(Collected data)
◆ ◆ ◆ ◆ ◆ ◆ ◆

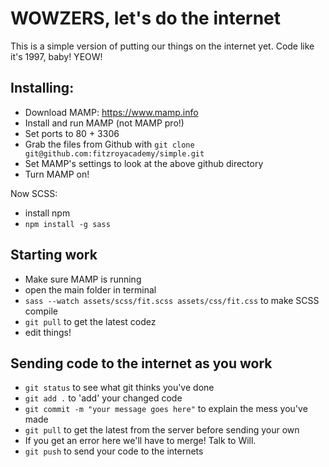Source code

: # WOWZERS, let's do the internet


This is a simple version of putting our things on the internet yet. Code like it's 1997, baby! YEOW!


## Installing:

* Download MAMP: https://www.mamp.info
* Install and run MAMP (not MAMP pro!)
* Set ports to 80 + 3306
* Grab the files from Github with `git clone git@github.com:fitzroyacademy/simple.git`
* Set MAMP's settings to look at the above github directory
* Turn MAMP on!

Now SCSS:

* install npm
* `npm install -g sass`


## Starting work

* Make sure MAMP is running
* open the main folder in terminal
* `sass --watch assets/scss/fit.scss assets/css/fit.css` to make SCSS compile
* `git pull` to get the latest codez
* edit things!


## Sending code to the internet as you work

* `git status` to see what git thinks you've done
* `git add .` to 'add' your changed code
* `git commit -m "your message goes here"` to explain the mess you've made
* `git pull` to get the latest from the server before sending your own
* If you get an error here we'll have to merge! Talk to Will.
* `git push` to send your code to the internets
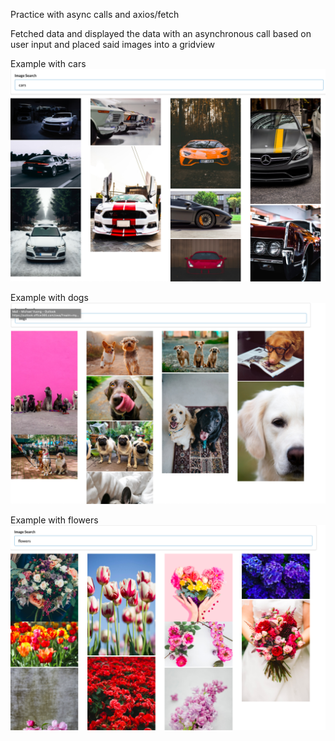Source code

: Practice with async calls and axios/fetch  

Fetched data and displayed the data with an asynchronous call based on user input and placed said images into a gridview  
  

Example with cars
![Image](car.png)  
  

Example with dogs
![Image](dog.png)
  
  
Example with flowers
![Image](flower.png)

◆ ◆ ◆ ◆ ◆ ◆ ◆

_PROMPT_
Lines that include the word "latest" are to be extracted from the data above.

_ANSWER TO THIS EXERCISE_
* `git pull` to get the latest codez
* `git pull` to get the latest from the server before sending your own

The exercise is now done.